Both were held under anti-terror legislation.
Since the raid, Scotland Yard has insisted officers had no choice but to act after receiving intelligence about the existence of a chemical bomb.
Mr Kahar said he "had no idea" who could have given the police intelligence about them.
"From my point of view the person who did this they have terrorised me and my family," he said.
Mr Kahar said his only crime was being Asian and Muslim.
He said he felt no pain from the shot at first but claimed he felt scared as officers allegedly attacked him after he was shot.
"I was begging them, I asked them to spare my life," he said.
Mr Kahar, with his right arm still in a sling, said he was given no warning before being shot in the chest.
"He (the officer) looked at me straightaway and shot and I fell on the floor," he said.
"I did not know myself I was shot until I saw my wound."
He also alleged that no one from the police had had "the decency to phone up and apologise".
Not even the senior officer had said sorry, he said.
Mr Kahar repeated his call for an apology to him and his family but added: "Suing the Met is not even in our heads at the moment."
"This has ruined my life," he continued. "I cannot sleep, I have flashbacks, I cannot sleep with the light off.
"I want everyone that was involved, whoever gave the order for the raid to happen, for the shot to go off, everyone involved to apologise."
When Mr Koyair was asked about reports suggesting he had shot his brother, he responded: "I was really upset.

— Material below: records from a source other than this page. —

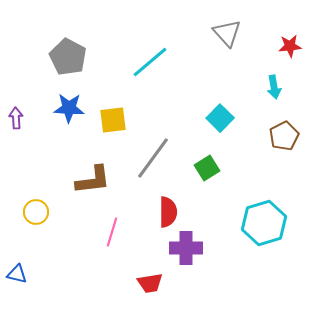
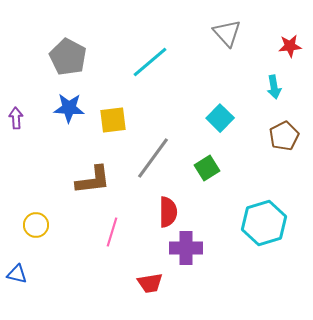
yellow circle: moved 13 px down
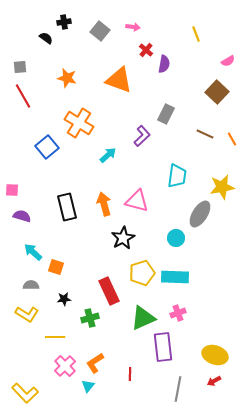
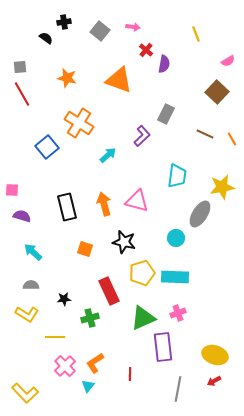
red line at (23, 96): moved 1 px left, 2 px up
black star at (123, 238): moved 1 px right, 4 px down; rotated 30 degrees counterclockwise
orange square at (56, 267): moved 29 px right, 18 px up
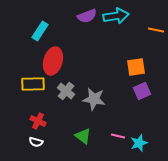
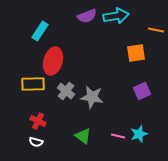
orange square: moved 14 px up
gray star: moved 2 px left, 2 px up
cyan star: moved 9 px up
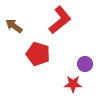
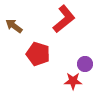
red L-shape: moved 4 px right, 1 px up
red star: moved 3 px up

I would never lay a finger on my brother."
Family spokesman Asad Rehman, who also speaks for the Justice4Jean campaign set up after Mr de Menezes was shot by police in London last July, said the bullet fired at Mr Kahar had only missed his heart because of the angle it entered his chest as he came downstairs.
Mr Kahar said he would not be able to return to his house after the ordeal he had suffered.
He said the interrogation had been "like hell", adding: "I knew they made a mistake from the time they entered my house. We are an innocent family."
Asked whether he would be seeking financial compensation from the police, he replied: "I am not interested in money at all. I want everyone to be brought before the courts for the way I was shot."